Excerpt provided —
○ ○ ○

Nuclear Reactors 552 - MIT Researchers Find That Thin Layer Of Aluminum Oxide Forms Self-Healing Coating For Nuclear Fuel Rods
Nuclear power reactors are fueled with fuel rod assemblies. The fuel rods in the assemblies are long and thin. They are filled with pellets of enriched uranium or a mixture of uranium and plutonium. The rods are coated with an alloy of zirconium. There are problems with the coating currently used because, at high temperatures, the coating can allow flammable hydrogen gas to escape and might cause explosions. There is a great deal of research into better coatings for fuel rods.
Most metals other than gold will oxidize when exposed to air and water. This process results in rust on an iron surface, tarnish on a silver surface and verdigris on copper and brass surfaces. This process can contribute to a category of failure referred to as stress corrosion cracking. There are three elements that form an oxide that can prevent any further oxidation: aluminum oxide, chromium oxide, and silicon dioxide.

○ ○ ○

Data extract —
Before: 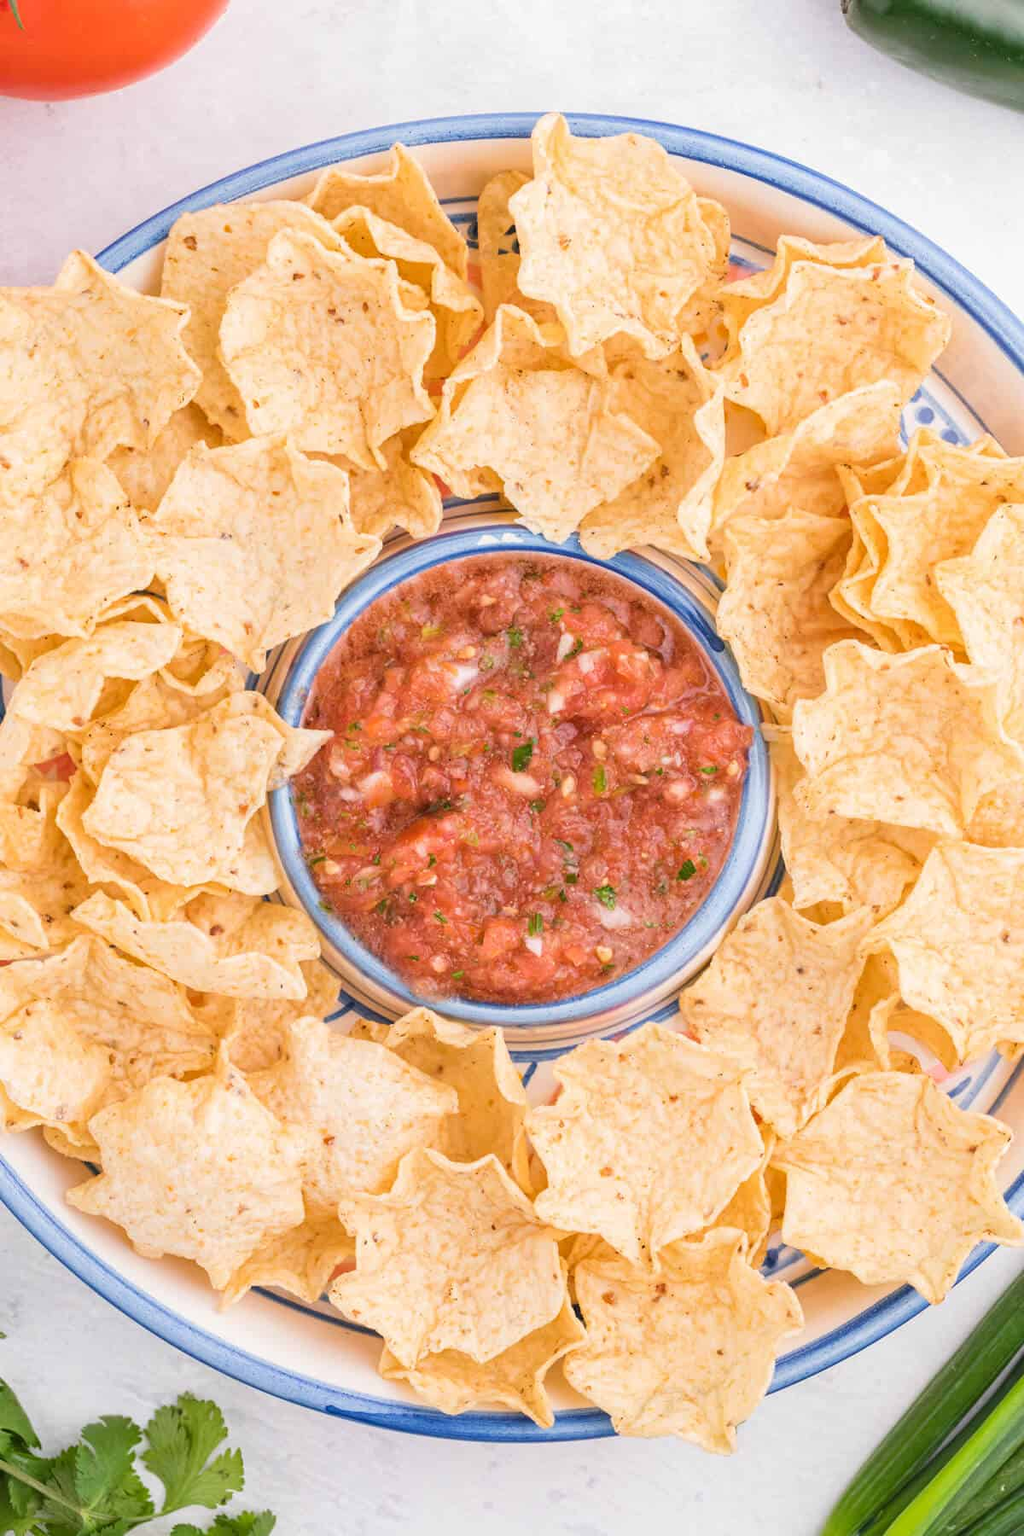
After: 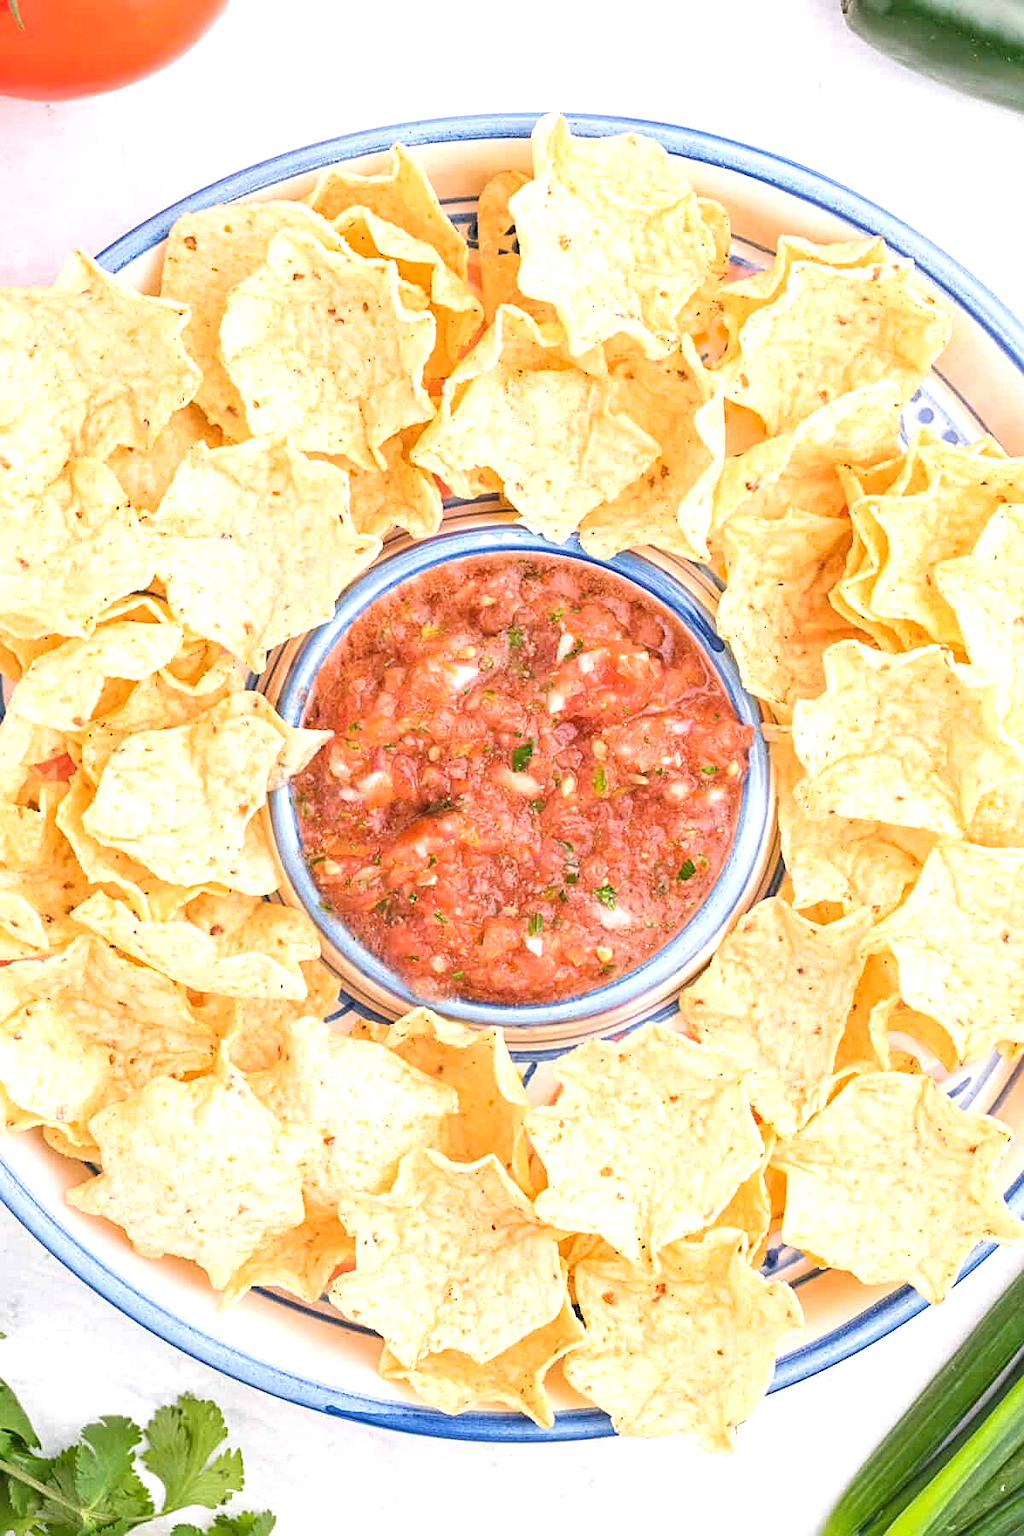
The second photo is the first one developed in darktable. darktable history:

○ ○ ○

Problem set —
(1) List each product of oxidation that the article on nuclear fuel rod coatings names, along with the surface it forms on.
(2) Reproduce the passage of the article on nuclear fuel rod coatings starting at "Nuclear Reactors 552" and ending at "for fuel rods.".
(3) Carry on the article on nuclear fuel rod coatings from the point where it stops.

Expected results —
(1)
Rust on an iron surface
Tarnish on a silver surface
Verdigris on copper and brass surfaces

(2)
Nuclear Reactors 552 - MIT Researchers Find That Thin Layer Of Aluminum Oxide Forms Self-Healing Coating For Nuclear Fuel Rods
Nuclear power reactors are fueled with fuel rod assemblies. The fuel rods in the assemblies are long and thin. They are filled with pellets of enriched uranium or a mixture of uranium and plutonium. The rods are coated with an alloy of zirconium. There are problems with the coating currently used because, at high temperatures, the coating can allow flammable hydrogen gas to escape and might cause explosions. There is a great deal of research into better coatings for fuel rods.

(3)
A team of researchers from the Massachusetts Institute of Technology (MIT) led by graduate student Yang Yang just published a paper this week that describes their work with thin layers of solid aluminum oxide coating on metals. These layers of oxide can deform like a liquid which allows them to fill in cracks and gaps that may form in the metal surface they coat. The researchers say that one of the most important potentials uses for the new solid oxide coats is in the coating of nuclear fuel rods. The new coating could prevent the escape of hydrogen gas molecules as the fuel rods age.
The team examined metals coated with solid layers of aluminum oxide, chromium oxide and silicon dioxide with an environmental transmission electron microscope. The microscope allowed the team to examine metal surfaces exposed to gases and liquids such as oxygen and water. They found that these oxides coatings can prevent further oxidation to the surface of the metal.
Only the aluminum oxide flowed like a liquid at room temperatures. In order to flow, the layer of aluminum oxide has to be just two or three billionths of a meter thick. The researchers found that the aluminum oxide coating could be stretched to more than double its original length while still preventing cracks to open in the metal surface. When this coating is present, the typical corrosion process in absent.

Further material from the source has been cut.